Stored data

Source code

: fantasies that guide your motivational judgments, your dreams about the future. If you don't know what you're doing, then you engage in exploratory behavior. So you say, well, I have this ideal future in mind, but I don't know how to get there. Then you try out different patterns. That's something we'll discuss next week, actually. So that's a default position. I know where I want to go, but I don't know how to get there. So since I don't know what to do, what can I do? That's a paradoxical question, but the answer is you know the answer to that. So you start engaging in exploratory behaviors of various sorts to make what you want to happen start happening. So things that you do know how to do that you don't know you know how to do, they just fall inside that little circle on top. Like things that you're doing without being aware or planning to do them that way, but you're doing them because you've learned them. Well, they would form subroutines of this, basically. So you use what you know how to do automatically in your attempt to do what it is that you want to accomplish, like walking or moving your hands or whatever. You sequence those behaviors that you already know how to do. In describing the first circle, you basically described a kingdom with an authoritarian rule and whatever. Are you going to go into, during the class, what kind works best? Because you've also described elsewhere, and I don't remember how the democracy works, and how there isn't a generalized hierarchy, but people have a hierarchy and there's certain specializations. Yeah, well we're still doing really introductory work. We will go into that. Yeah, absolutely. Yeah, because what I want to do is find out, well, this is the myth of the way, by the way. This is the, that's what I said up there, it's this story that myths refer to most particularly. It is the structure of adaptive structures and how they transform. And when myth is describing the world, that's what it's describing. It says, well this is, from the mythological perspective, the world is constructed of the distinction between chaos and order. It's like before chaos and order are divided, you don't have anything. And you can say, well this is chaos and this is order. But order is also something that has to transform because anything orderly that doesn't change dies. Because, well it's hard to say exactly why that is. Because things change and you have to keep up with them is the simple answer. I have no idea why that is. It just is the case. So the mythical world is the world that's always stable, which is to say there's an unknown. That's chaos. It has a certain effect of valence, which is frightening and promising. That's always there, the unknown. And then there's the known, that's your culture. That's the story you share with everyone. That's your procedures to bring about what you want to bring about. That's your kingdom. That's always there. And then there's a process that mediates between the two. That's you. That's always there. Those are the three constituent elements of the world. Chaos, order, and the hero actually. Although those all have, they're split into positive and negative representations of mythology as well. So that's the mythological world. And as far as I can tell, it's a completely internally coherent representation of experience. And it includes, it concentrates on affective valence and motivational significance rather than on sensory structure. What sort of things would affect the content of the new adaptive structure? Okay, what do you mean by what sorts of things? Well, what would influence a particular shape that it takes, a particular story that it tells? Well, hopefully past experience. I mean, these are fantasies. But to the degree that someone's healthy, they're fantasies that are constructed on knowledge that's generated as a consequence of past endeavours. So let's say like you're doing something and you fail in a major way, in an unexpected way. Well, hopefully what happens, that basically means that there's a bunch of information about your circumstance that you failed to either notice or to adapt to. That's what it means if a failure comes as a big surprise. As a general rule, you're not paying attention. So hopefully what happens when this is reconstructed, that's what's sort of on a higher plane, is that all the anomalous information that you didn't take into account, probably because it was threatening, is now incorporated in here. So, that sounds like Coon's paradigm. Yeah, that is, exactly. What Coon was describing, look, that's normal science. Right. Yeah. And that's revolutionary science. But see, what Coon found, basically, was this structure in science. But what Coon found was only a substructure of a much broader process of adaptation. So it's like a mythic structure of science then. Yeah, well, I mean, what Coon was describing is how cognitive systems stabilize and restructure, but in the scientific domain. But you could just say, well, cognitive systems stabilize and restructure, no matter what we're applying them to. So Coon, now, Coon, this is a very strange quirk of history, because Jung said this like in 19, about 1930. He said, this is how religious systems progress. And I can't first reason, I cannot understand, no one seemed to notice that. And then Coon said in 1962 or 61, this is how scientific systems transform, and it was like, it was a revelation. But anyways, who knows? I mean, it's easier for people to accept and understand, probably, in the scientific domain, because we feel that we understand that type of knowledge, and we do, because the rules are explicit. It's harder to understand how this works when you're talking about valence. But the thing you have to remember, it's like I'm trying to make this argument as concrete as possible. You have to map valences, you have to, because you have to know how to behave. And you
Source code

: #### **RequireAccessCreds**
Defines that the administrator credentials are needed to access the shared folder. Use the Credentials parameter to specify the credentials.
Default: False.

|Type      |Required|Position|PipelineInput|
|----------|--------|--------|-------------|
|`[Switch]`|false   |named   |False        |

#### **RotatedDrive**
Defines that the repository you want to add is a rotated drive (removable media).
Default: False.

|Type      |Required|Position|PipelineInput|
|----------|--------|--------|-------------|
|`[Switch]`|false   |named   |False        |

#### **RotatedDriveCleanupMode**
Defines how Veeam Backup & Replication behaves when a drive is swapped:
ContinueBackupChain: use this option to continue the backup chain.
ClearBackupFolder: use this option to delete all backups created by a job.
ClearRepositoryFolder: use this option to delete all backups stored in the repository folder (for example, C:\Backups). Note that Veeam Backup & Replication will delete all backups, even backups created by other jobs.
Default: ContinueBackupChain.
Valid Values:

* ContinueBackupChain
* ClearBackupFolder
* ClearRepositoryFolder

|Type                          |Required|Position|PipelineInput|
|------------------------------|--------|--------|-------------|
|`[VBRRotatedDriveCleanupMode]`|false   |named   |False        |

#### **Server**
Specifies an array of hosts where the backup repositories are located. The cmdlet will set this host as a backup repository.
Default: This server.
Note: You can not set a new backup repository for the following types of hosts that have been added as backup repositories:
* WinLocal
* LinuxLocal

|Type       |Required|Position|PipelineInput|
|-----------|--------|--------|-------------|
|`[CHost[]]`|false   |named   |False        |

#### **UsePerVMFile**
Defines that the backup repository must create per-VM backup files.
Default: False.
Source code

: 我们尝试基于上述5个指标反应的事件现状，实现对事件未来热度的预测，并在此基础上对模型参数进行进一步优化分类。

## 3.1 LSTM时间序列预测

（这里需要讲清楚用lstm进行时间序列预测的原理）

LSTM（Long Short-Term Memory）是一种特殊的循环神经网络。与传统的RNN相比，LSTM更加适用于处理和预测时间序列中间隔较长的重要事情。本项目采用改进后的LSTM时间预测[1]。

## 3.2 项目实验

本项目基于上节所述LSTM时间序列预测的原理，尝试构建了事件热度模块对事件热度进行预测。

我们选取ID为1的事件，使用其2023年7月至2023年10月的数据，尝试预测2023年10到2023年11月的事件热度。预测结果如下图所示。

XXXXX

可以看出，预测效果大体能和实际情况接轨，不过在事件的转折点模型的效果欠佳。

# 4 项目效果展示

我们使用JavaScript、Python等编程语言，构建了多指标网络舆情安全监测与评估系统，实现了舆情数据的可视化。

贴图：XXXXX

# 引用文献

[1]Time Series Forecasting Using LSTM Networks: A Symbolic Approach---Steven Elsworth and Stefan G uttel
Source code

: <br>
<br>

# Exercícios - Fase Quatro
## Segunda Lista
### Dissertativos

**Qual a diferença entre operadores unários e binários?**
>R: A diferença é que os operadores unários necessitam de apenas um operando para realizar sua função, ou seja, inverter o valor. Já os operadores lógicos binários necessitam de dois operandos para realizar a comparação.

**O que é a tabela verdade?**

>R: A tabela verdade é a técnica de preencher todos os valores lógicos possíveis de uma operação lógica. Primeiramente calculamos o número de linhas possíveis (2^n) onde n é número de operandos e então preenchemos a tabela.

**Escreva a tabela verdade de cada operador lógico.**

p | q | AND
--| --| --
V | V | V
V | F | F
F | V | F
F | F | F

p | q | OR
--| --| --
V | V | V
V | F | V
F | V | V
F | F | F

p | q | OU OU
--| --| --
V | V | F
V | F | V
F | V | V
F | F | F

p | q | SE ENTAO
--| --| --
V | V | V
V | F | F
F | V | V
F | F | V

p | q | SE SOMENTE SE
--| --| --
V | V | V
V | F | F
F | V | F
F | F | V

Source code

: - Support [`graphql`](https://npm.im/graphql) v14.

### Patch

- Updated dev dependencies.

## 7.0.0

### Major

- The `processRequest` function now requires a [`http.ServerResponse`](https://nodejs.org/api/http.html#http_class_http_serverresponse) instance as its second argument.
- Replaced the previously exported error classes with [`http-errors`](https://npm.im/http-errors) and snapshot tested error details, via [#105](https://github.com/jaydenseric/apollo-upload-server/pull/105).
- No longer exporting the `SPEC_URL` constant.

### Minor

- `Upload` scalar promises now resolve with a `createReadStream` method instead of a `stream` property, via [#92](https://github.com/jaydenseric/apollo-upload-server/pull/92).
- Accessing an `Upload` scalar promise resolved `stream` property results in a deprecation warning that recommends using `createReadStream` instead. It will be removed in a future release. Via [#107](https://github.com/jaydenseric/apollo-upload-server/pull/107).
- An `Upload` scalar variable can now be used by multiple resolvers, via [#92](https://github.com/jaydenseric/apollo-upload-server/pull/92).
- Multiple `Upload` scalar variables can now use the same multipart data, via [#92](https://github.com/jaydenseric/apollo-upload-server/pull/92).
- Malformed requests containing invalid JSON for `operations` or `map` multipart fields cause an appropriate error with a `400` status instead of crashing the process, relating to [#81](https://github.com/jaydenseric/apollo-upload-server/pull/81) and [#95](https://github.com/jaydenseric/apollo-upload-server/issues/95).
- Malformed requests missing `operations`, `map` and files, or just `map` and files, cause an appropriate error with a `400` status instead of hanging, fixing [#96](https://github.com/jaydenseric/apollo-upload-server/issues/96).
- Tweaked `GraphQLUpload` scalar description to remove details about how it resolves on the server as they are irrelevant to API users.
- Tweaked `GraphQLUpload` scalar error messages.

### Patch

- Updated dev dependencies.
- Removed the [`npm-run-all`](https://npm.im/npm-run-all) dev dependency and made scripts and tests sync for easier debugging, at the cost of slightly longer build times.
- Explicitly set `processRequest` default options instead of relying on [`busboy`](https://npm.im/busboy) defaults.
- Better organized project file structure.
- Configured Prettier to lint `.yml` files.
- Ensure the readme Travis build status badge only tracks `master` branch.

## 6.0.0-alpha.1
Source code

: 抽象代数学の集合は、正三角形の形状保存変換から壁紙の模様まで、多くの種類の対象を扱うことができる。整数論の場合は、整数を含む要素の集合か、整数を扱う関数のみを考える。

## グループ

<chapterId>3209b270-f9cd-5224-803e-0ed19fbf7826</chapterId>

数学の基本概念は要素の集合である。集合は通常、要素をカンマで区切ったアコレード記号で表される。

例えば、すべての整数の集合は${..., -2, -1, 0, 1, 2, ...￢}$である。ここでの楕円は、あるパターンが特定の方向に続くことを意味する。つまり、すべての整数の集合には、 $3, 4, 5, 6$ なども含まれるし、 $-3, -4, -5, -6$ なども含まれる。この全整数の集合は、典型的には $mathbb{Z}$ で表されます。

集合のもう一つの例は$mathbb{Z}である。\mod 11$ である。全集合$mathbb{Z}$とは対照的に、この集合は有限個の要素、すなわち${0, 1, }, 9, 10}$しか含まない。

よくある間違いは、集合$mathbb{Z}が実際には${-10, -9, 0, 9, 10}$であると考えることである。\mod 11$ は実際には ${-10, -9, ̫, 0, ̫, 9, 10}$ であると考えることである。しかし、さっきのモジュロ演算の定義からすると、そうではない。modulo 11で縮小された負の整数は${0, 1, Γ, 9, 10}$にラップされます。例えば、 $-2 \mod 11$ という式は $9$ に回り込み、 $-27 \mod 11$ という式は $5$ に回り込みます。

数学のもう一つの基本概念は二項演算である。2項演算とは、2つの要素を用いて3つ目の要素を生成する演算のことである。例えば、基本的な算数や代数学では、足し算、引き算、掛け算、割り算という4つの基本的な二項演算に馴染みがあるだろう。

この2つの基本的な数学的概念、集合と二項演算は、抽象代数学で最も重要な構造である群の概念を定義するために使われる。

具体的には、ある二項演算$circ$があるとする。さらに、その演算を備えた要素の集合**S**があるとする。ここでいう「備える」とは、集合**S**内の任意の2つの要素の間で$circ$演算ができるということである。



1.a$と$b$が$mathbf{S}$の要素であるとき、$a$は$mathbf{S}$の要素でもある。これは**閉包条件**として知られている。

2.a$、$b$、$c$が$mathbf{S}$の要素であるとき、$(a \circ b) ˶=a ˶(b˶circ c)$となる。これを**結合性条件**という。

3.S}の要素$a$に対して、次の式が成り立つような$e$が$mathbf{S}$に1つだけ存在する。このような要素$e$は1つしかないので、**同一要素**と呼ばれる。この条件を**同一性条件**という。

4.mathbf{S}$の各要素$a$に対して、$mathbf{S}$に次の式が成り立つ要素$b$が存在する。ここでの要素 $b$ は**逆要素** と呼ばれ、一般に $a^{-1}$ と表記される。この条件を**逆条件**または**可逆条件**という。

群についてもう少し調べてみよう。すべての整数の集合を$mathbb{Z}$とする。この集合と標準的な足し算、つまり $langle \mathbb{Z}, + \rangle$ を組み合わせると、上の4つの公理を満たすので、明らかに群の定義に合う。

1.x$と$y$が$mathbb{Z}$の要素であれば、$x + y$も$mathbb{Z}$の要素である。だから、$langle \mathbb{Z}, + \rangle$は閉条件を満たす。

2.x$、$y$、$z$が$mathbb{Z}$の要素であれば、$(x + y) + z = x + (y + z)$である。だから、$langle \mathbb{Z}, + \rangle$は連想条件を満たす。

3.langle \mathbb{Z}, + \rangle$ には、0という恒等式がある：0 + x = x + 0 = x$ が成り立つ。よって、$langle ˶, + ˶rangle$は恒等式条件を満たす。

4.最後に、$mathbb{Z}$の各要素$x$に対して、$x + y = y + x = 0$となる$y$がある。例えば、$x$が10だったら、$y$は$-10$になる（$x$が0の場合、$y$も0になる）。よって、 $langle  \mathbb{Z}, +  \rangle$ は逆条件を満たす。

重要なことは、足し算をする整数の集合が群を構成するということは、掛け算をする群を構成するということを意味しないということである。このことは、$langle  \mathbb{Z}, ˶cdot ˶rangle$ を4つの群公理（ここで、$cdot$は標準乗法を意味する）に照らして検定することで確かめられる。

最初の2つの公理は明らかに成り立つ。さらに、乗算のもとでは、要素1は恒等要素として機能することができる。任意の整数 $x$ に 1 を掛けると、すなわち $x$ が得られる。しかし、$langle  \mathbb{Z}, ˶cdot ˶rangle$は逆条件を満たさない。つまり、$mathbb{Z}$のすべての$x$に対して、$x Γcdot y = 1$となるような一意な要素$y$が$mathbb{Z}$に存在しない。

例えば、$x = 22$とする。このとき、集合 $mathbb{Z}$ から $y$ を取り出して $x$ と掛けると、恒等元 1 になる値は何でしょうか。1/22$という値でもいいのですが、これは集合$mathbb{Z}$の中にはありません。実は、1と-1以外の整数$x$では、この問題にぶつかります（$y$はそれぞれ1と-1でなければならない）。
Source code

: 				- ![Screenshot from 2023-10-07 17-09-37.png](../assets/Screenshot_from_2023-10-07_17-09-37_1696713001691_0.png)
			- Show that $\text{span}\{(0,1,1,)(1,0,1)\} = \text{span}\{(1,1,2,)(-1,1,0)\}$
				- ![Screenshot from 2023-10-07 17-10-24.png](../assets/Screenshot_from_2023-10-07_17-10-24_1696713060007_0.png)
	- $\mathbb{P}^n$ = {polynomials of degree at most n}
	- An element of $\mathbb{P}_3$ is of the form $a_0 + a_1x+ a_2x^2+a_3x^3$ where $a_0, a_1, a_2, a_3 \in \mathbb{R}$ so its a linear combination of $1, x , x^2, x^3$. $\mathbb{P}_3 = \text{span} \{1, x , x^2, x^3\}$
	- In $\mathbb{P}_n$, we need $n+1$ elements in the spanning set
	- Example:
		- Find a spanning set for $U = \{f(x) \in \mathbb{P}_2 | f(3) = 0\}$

# WRITTEN TASK:
Output the lines of the records from the one containing "## 6.0.0-alpha.1" through the one containing "5, 6$ なども含まれるし、" as a JSON list of strings, with one string per line and blank lines omitted.

# REPLY TO THE EXERCISE:
[
  "## 6.0.0-alpha.1",
  "Source code",
  ": 抽象代数学の集合は、正三角形の形状保存変換から壁紙の模様まで、多くの種類の対象を扱うことができる。整数論の場合は、整数を含む要素の集合か、整数を扱う関数のみを考える。",
  "## グループ",
  "<chapterId>3209b270-f9cd-5224-803e-0ed19fbf7826</chapterId>",
  "数学の基本概念は要素の集合である。集合は通常、要素をカンマで区切ったアコレード記号で表される。",
  "例えば、すべての整数の集合は${..., -2, -1, 0, 1, 2, ...￢}$である。ここでの楕円は、あるパターンが特定の方向に続くことを意味する。つまり、すべての整数の集合には、 $3, 4, 5, 6$ なども含まれるし、 $-3, -4, -5, -6$ なども含まれる。この全整数の集合は、典型的には $mathbb{Z}$ で表されます。"
]